» Aufgaben
1. Mit welchen drei Bezeichnungen beschreibt der Text über die Tierhilfe Wolfsburg die Tiere, die „nicht im Zwinger“ landen?
2. Führe den Text über die Tierhilfe Wolfsburg im Anschluss an seinen letzten Satz weiter.

» Ausgangstext
= = = =
Tierhilfe Wolfsburg

Kein Kuschel­kurs, sondern echte Lebensrettung

Die Tierhilfe Wolfsburg e. V. holt Hunde und Katzen aus dem Elend – und bringt sie in ein liebe­volles Zuhause

Nein, es ist nicht bloß ein Marketing-Gag, auch wenn Katzen­bilder – so eine zentrale Erkenntnis aus dem World-Wide-Web-Zeitalter – ja irgendwie immer gehen. Über die zucker­süße, überglück­liche Flauschig­keit hinaus ist der jährliche Fotoka­lender der Tierhilfe Wolfsburg vor allem eine Erfolgs­do­ku­men­ta­tion. Denn auf der Inter­net­seite des Vereins gibt es auch ganz andere Bilder: Dort zeigen die Helfe­rinnen und Helfer, in welch entsetz­li­chem Zustand die Katzen und Hunde sind, die sie in ihre Obhut nehmen. Und denen sie mit Hilfe von derzeit sieben Pflege­fa­mi­lien ein vierbei­ner­wür­diges Leben zurückgeben.

Seit 12 Jahren setzt die Tierhilfe auf dieses besondere Modell: Von Menschen ausge­setzte, vernach­läs­sigte oder gequälte Tiere landen nicht im Zwinger, bis sich ein neues Frauchen oder Herrchen ihrer erbarmt. Statt­dessen erfolgt die Unter­brin­gung in der Regel in einer tierlieben Pflege­fa­milie, in der sie bis zur Vermitt­lung unter Artge­nossen leben – allein 2019 ist das gut 200 Mal gelungen. Als Konkur­renz­mo­dell zum Tierheim will die zweite Tierhilfe-Vorsit­zende Jennifer Bastian die Vorge­hens­weise jedoch nicht verstanden wissen: „Wir arbeiten vielmehr eng mit anderen Insti­tu­tionen des Tierschutzes zusammen.“

Tierhilfe Wolfsburg – Hand in Hand mit anderen Institutionen

Wenn es um das Wohl von vor allem Hunden und Katzen geht, ist Konkur­renz­denken sowieso fehl am Platz. Vielmehr braucht es für die vielen Maßnahmen neben einer engagierten Vereins­ar­beit eine ebenso belast­bare Vernet­zung. Ein Blick in die Tages­presse zeigt, mit welch großem Einsatz die rund 100 Mitglieder nicht nur Nothilfe leisten, sondern auch über artge­rechte Tierhal­tung infor­mieren und für Tierschutz sensi­bi­li­sieren – fast immer Hand in Hand mit anderen Institutionen.
= = = =
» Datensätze
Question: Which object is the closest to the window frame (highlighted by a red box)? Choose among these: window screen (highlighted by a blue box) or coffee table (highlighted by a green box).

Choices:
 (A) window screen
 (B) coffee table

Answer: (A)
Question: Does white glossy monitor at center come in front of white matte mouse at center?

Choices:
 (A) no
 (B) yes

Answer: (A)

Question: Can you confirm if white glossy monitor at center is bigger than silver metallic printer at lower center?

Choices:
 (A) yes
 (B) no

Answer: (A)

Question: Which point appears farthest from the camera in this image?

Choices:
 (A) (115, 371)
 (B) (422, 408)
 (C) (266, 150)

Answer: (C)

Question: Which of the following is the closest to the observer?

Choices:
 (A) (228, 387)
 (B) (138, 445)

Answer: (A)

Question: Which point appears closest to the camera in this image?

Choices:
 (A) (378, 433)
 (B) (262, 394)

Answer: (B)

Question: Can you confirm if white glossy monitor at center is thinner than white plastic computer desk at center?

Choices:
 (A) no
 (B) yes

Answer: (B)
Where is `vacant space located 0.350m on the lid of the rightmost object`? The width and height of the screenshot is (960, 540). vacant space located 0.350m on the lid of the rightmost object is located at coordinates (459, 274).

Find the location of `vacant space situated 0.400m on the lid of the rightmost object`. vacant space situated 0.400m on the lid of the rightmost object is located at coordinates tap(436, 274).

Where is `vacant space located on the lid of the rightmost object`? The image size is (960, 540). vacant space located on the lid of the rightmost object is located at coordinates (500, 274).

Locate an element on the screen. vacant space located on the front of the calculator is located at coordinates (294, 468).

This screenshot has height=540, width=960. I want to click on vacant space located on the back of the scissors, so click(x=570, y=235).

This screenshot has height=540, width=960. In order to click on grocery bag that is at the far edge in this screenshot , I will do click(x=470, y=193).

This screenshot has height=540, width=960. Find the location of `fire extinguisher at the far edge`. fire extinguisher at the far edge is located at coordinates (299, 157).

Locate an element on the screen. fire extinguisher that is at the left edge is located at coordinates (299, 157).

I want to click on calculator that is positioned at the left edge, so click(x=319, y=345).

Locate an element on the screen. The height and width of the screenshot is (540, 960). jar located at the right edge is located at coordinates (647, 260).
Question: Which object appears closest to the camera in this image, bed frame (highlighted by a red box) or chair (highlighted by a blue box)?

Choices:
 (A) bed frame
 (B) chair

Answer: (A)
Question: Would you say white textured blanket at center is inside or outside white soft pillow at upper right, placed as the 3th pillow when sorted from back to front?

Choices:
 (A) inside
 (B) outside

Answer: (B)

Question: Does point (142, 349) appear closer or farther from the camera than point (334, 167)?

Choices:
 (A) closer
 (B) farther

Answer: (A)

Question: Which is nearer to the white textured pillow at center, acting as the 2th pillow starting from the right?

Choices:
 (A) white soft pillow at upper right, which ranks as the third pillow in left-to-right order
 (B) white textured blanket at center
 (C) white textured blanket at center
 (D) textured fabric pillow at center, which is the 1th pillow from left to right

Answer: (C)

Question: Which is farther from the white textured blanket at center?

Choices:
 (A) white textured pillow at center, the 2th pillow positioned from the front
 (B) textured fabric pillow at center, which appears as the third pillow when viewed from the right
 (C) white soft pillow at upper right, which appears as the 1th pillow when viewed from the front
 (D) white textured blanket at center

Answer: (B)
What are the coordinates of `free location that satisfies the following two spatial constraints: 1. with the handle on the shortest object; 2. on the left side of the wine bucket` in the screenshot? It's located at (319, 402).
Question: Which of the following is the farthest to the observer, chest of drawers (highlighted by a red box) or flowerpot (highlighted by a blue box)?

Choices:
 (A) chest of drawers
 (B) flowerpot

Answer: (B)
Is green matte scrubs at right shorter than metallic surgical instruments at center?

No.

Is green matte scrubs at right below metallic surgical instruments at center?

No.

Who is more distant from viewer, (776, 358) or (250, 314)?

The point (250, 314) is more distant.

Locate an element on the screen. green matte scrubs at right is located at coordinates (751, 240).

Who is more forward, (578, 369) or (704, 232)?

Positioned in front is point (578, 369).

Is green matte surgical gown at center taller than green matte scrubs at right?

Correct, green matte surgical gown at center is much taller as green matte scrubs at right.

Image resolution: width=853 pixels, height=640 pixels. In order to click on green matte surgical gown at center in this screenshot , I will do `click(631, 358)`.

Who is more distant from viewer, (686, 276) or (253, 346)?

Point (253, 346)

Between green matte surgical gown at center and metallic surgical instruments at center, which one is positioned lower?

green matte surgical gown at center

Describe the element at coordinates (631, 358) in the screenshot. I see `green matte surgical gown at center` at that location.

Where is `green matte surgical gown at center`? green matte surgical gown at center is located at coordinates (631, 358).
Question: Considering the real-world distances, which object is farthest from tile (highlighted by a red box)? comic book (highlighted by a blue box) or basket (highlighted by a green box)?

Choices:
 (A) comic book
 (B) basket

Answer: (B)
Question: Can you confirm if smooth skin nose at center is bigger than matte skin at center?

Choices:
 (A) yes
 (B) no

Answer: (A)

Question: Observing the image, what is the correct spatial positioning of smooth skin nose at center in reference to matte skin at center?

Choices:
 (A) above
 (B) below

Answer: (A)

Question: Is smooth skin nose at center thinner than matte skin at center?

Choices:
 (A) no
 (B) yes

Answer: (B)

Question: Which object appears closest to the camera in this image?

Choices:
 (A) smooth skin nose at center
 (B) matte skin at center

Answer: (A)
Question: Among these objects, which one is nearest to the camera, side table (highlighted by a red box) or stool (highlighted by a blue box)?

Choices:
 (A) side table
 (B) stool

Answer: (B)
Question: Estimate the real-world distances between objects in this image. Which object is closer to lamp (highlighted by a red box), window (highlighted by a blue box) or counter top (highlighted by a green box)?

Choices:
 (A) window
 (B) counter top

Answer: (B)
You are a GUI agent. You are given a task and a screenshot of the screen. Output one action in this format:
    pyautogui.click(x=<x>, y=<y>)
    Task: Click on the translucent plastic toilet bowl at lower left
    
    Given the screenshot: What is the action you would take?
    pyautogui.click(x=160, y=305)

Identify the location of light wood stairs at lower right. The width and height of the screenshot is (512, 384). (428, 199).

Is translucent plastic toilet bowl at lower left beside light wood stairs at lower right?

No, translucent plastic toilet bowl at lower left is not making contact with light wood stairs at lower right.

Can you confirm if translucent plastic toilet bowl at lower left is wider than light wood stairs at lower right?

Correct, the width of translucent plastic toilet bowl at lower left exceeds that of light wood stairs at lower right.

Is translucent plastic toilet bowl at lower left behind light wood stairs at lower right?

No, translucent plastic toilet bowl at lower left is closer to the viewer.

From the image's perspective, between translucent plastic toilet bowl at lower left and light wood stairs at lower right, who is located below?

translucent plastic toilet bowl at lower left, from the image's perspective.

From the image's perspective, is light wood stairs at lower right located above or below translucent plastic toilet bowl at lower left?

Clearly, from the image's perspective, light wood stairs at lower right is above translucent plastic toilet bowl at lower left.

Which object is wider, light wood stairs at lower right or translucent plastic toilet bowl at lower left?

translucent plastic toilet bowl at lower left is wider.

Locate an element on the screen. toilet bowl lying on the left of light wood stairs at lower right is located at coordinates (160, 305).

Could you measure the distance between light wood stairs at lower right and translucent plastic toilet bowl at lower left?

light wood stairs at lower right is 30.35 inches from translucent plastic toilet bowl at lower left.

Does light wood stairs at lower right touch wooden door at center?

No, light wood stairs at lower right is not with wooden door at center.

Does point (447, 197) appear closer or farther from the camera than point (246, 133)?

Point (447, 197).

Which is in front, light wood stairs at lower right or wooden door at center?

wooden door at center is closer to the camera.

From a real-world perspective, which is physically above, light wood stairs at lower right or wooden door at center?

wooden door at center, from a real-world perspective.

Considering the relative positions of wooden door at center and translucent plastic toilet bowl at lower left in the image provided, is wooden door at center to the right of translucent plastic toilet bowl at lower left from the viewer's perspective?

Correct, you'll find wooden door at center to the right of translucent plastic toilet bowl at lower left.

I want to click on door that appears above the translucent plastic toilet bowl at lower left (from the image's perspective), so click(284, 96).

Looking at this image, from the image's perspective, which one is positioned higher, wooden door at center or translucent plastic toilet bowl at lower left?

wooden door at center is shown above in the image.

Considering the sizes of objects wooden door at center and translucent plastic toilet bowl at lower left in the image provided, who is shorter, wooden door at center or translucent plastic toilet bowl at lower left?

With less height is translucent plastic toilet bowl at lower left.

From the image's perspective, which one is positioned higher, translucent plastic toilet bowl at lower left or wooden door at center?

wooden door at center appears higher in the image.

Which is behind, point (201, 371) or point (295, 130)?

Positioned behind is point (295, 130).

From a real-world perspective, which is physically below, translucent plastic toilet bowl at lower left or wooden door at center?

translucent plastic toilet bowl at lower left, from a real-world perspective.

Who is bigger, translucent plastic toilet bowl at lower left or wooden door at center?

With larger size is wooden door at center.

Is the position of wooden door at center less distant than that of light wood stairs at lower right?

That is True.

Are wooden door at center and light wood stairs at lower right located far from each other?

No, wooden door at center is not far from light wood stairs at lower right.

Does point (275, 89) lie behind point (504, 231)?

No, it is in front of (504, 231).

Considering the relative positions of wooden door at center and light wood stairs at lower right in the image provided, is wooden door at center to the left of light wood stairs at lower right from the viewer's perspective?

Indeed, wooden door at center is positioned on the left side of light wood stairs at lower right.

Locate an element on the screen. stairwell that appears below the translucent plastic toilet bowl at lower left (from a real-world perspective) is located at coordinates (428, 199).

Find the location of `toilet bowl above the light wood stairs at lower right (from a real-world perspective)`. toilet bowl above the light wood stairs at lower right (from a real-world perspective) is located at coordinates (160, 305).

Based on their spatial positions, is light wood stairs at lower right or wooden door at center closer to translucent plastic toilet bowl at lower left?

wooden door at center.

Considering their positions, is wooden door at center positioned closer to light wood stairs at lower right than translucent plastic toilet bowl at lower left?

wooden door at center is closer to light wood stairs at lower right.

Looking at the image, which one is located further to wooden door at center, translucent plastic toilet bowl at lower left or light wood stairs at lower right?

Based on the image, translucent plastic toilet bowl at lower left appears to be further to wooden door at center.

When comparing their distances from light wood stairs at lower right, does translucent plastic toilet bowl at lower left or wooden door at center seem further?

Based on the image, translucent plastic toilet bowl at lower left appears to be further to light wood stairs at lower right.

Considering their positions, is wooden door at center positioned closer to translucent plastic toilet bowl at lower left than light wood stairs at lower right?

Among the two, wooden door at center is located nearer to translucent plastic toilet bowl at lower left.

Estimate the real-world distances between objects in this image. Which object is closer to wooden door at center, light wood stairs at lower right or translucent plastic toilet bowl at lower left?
= = = =
» Lösungen
1. ausgesetzt, vernachlässigt, gequält

2.
Dabei gibt es keinen erhobenen Zeige­finger: „Viele Menschen kennen die Risiken einfach nicht, die für Tiere oder im Umgang mit ihnen entstehen können“, betont die Tierme­di­zi­ni­sche Fachan­ge­stellte und Tierpsy­cho­login. Dass etwa ein Swimming­pool für Katzen eine Todes­falle ist – das ist vielen Plansch­freu­digen gar nicht bewusst; und wie man sich verhält, wenn plötzlich eine Fleder­maus im Wohnzimmer hängt – auch das ist gar nicht so klar, wie es vielleicht scheint.

Streu­nende Katzen werden eingefangen

Wie wichtig und geschätzt die Arbeit der Tierhilfe bei den Wolfs­bur­ge­rinnen und Wolfs­bur­gern ist, zeigt zweierlei: Zum einen sind Zeitungsjournalisten*innen und sogar Filmteams regel­mäßig zu Gast in der Haupt-Pflege­sta­tion in Queren­horst bei Helmstedt; zum anderen können sich die Mitglieder über eine große Spenden­be­reit­schaft sowohl von Privat­per­sonen als auch anderen Vereinen freuen: „Die schönste Überra­schung war für uns in diesem Jahr eine anonyme Geldspende über 20.000 Euro für das neue Katzen­haus und – nicht zu vergessen – die weiteren Spenden lieber Menschen“, erzählt Jennifer Bastian.

Streu­nende und verletzte Tiere müssen regel­mäßig von der Tierhilfe einge­fangen und versorgt werden.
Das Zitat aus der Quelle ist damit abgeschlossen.